* [DATA SHOWN]
....
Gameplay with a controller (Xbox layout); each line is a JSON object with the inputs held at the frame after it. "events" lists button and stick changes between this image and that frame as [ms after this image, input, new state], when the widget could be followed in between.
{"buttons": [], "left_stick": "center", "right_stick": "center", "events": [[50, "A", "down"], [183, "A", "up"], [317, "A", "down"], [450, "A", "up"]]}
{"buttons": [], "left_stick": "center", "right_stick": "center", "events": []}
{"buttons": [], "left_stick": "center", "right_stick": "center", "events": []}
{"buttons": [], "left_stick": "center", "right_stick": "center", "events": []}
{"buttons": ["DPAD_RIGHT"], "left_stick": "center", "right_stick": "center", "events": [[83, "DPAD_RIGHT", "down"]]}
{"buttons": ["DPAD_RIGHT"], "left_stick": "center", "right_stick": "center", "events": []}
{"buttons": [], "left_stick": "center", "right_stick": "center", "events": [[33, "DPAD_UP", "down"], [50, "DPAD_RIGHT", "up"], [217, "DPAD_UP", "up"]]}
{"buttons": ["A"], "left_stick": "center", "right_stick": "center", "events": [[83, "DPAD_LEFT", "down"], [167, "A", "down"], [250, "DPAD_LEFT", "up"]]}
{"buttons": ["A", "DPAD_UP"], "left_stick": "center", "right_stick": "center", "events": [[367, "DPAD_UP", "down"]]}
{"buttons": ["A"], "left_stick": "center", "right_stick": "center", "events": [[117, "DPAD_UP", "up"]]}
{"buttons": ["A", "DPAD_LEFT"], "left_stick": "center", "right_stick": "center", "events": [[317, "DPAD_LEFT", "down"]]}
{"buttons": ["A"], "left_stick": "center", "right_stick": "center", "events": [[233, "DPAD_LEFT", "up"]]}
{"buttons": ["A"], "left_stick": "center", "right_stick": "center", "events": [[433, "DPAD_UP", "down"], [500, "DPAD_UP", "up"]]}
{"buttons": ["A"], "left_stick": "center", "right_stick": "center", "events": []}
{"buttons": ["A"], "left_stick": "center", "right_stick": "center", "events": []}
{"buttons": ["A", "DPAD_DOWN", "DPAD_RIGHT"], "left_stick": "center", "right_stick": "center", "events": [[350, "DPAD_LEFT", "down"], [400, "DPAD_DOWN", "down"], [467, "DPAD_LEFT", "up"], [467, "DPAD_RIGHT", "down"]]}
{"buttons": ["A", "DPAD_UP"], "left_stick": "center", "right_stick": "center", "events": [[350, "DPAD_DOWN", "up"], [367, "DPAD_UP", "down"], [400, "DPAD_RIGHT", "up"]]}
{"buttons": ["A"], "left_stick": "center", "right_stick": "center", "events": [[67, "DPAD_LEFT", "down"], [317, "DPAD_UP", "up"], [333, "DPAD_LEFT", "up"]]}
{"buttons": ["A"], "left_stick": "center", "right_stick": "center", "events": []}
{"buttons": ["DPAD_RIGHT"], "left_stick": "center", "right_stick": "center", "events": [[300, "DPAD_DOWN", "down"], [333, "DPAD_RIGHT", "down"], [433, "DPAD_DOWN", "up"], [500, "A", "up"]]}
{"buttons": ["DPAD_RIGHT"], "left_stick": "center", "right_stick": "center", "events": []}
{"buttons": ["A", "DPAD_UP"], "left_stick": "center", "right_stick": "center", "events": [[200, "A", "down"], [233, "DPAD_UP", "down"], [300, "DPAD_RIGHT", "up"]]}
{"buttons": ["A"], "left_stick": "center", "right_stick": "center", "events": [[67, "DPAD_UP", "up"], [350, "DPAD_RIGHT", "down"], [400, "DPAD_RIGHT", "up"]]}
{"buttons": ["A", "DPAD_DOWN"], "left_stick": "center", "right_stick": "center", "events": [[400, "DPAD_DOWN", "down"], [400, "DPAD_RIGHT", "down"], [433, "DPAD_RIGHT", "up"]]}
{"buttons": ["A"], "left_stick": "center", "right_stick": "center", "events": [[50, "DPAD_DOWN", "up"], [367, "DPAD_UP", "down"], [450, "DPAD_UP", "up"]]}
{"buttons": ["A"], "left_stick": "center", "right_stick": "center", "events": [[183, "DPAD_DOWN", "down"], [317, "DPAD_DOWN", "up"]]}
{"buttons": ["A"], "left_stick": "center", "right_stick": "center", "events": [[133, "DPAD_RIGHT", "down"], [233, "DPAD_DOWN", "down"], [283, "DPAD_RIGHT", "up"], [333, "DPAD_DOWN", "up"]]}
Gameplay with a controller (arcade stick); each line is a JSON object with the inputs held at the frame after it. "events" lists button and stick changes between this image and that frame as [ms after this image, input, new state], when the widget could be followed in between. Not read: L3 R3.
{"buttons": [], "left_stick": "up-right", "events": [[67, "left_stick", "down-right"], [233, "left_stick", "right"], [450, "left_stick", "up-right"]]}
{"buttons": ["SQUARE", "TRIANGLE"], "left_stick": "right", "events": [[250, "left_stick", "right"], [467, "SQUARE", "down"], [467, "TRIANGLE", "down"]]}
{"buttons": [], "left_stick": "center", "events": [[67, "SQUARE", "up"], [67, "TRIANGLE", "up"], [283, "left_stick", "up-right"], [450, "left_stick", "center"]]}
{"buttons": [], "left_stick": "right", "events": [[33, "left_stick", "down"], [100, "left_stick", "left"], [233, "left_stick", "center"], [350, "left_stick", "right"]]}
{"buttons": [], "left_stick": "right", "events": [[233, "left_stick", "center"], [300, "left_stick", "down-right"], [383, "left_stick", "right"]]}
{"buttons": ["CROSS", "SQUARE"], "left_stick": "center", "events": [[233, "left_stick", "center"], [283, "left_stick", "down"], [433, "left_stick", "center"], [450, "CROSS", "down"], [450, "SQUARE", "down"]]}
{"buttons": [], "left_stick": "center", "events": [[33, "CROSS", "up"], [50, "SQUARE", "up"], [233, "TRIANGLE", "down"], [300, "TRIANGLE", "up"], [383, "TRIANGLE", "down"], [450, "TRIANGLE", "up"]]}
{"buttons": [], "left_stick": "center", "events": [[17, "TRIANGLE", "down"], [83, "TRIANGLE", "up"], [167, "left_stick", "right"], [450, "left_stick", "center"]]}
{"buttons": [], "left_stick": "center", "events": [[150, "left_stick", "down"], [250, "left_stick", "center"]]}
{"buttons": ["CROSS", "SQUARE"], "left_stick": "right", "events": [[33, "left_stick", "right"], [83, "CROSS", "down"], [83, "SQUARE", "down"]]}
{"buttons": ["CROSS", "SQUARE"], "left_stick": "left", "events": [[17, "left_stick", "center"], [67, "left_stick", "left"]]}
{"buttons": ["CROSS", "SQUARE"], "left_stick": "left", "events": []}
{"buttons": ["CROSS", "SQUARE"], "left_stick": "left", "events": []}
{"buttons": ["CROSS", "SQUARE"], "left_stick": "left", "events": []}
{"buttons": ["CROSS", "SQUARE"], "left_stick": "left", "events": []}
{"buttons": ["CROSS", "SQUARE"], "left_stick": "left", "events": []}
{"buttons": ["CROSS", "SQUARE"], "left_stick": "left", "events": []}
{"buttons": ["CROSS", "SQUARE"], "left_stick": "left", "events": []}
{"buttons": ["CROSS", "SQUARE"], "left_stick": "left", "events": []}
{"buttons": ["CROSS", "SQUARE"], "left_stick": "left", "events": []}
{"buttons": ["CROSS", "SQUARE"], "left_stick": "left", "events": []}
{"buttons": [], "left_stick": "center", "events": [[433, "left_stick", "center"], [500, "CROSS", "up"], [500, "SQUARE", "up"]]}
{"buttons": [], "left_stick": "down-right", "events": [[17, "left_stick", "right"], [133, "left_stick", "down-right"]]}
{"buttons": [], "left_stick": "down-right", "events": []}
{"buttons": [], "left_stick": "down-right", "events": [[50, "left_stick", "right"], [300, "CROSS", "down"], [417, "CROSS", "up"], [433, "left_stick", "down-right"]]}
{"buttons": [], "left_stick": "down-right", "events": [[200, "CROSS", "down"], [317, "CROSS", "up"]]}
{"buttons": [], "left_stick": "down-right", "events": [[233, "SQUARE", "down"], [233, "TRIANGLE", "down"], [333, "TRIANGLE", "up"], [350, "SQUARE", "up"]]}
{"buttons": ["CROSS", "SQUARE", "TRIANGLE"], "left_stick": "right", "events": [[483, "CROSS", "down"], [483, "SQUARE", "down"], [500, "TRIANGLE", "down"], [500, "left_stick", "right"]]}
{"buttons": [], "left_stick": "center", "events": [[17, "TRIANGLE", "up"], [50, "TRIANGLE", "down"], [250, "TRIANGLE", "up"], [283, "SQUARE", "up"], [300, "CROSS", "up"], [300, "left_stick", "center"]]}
....
* [AIM OF THE TASK] Scan the entries above. Copy each line that has the string "widget".

* [SOLUTION TO THIS TASK]
Gameplay with a controller (Xbox layout); each line is a JSON object with the inputs held at the frame after it. "events" lists button and stick changes between this image and that frame as [ms after this image, input, new state], when the widget could be followed in between.
Gameplay with a controller (arcade stick); each line is a JSON object with the inputs held at the frame after it. "events" lists button and stick changes between this image and that frame as [ms after this image, input, new state], when the widget could be followed in between. Not read: L3 R3.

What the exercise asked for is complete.